After the recent hack of the Solana blockchain, a new player in the crypto ecosystem is making an impact. The company General Bytes, which seeks to democratize the buying and selling of Bitcoin through physical counters, saw its servers corrupted at the end of last week.
Hackers take advantage of a zero-day bug!
This Thursday, the Bitcoin ATM servers General Measures carried out a so-called “zero-day” attack. An attack that would enable hackers to assign themselves the role of administrator. With this new role in hand, the hacker(s) would take advantage of it to transfer all the deposits to their wallet address. In a press release, the company reveals that the vulnerability has been present since the hacker updated the protocol last Thursday.

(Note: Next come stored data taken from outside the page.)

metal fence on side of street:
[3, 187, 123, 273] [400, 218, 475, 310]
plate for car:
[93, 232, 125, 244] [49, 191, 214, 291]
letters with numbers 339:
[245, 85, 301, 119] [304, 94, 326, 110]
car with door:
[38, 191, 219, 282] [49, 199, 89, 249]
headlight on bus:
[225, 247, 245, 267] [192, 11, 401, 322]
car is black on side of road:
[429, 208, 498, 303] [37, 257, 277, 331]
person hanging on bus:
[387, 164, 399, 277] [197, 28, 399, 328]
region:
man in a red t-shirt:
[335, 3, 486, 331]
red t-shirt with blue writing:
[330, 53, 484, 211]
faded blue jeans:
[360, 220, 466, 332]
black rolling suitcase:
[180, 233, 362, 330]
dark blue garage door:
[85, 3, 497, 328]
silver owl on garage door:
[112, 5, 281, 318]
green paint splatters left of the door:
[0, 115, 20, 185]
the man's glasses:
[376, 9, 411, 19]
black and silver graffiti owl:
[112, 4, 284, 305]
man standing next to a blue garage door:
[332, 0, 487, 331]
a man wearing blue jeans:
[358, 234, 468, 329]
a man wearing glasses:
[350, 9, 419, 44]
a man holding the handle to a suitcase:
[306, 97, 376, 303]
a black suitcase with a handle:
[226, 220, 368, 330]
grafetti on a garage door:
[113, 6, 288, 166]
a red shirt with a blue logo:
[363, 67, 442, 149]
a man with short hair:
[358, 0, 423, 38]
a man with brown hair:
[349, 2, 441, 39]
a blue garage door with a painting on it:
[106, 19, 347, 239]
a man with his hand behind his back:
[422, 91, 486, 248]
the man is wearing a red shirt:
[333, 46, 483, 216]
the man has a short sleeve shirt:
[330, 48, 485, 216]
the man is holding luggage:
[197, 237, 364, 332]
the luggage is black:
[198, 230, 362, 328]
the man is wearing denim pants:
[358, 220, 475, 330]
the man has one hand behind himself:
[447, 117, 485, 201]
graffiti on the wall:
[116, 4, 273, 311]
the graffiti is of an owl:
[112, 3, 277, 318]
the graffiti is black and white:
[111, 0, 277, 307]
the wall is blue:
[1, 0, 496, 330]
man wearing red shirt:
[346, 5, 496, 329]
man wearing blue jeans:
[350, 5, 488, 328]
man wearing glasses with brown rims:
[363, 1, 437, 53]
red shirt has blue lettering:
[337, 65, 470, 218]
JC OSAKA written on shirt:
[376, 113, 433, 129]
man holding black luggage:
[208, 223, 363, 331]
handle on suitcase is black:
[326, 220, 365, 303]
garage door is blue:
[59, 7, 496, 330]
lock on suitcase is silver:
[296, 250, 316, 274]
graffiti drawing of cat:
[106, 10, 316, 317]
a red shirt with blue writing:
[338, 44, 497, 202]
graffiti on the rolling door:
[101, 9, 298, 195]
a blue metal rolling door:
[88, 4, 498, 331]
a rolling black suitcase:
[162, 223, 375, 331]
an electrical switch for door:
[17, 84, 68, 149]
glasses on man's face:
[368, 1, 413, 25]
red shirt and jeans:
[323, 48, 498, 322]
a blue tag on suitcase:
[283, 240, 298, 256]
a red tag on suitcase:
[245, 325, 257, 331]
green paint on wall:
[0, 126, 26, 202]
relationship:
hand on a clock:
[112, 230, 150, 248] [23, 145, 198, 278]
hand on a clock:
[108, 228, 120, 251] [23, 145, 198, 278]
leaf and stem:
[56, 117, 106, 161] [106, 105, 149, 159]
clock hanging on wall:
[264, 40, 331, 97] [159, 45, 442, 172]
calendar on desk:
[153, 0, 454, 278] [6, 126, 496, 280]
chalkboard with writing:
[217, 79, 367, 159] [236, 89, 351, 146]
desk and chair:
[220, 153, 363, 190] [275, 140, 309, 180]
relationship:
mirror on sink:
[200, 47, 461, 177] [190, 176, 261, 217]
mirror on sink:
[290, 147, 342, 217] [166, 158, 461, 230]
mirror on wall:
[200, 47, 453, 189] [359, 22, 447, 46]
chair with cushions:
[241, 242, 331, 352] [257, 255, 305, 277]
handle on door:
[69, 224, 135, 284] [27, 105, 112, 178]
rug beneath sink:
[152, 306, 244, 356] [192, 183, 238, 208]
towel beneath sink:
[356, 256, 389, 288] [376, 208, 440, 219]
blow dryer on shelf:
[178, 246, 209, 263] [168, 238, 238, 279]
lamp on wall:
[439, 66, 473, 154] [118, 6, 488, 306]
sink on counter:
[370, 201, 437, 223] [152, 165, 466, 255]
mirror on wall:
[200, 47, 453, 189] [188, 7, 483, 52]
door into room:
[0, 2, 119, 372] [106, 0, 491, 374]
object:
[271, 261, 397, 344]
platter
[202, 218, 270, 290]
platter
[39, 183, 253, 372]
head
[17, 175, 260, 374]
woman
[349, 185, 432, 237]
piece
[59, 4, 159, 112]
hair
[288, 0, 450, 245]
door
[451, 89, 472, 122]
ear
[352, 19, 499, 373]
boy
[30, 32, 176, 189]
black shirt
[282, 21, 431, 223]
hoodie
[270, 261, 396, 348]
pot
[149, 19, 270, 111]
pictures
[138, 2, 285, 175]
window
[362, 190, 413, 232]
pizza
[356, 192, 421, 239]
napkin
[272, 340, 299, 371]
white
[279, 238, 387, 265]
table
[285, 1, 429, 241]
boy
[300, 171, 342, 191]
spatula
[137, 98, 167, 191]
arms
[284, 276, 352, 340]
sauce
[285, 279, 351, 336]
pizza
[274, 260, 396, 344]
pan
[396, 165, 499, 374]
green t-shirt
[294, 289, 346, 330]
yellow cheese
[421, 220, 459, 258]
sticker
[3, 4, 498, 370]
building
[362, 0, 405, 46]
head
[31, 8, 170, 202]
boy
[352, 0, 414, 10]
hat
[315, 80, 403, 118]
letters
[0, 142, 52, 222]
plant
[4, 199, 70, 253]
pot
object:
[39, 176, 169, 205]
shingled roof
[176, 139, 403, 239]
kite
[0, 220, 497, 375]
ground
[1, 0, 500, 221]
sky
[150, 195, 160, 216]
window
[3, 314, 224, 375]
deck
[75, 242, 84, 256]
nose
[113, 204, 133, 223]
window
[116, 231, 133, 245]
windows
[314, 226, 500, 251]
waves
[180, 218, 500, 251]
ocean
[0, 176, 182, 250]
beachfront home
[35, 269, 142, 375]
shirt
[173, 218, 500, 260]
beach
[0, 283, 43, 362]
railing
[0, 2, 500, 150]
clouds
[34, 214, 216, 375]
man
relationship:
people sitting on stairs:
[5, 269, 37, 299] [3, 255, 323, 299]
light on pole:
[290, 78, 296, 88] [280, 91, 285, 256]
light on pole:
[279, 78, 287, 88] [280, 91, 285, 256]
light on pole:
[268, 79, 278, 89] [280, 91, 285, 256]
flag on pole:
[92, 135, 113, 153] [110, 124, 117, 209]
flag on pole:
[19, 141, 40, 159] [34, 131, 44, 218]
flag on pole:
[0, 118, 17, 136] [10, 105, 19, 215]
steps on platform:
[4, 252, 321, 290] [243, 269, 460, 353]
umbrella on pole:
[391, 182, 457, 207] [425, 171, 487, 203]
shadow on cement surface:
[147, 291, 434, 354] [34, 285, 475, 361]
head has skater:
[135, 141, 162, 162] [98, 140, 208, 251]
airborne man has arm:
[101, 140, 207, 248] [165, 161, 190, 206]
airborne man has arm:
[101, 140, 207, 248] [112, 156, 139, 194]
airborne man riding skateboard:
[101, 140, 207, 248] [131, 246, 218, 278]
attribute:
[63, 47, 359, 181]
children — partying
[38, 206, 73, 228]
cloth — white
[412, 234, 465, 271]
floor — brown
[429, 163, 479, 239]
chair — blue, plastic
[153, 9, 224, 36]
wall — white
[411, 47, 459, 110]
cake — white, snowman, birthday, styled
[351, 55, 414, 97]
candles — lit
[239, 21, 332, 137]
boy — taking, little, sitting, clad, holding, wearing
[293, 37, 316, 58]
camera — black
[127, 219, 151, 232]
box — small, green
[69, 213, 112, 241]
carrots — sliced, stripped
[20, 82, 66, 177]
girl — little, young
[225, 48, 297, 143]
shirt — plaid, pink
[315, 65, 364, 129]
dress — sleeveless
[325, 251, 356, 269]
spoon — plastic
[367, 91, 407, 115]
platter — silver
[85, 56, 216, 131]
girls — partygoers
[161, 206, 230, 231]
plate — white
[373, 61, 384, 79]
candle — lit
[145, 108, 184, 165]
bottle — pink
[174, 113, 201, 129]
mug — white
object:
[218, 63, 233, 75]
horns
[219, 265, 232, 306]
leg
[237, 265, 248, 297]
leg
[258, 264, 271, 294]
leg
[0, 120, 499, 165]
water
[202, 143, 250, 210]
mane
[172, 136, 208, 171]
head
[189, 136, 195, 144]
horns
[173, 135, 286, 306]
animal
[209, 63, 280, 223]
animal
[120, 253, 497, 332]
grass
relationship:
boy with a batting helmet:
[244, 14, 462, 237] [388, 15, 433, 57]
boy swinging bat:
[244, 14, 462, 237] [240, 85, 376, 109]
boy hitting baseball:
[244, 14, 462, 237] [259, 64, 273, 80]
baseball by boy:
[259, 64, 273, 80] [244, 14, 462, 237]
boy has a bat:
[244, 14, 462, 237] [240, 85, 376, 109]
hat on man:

Good to know: A zero-day bug refers to an unprecedented vulnerability. Which means that the provider is not aware of this type of vulnerability. In fact, zero-day attacks are often successful for hackers.
So far, the company has not disclosed the total amount stolen or the number of accounts compromised by this hack. Anyway, General Bytes is already working with ATM operators, so these will be updated as soon as possible. The company specifically asked its customers not to use the terminals until the update. Especially for customers using the software version dated May 31, 2022. Customers were also advised to modify their firewall settings. And to secure the protocol, to make the administrative interface accessible only from one or more previously authorized IP addresses.
let’s remember that the company operates almost 9,000 counters automatic. General Bytes, headquartered in Prague, is present in more than 120 countries worldwide. The counters offered by the company allow end customers to interact with more than 60 different crypto projects. Including the biggest ones like Bitcoin, Litecoin or Ethereum.
On the platform’s blog, the General Bytes security team details how the hackers managed to carry out this attack. A hack made possible after access to the Crypto Application Server (CAS) of the society. The CAS is the server that manages the protocols involved in ATM operations. Operations that include buying, selling or exchanging digital assets and even the types of tokens supported.
If the investigation of this hack is still not complete, the security teams believe that the hackers managed to scan the servers on one or more TCP ports. Including servers hosted on the company’s cloud service. It is through this maneuver that they succeeded in assigning themselves the role of administrator by default. To complete the scam, it was only necessary to modify the buying and selling parameters so that all transactions passing through the physical ATM box were transferred to the hacker(s) wallet address. As the communication from the platform explains:
The hacker was able to create an administrator user remotely through the CAS administration interface via a URL call to the page used for default installation on the server and the creation of the first administrative user.
General Bytes states that several security audits have been conducted since its creation in 2020. But none of them were able to identify that vulnerability.
Also read: Investigation of scams in the crypto sphere!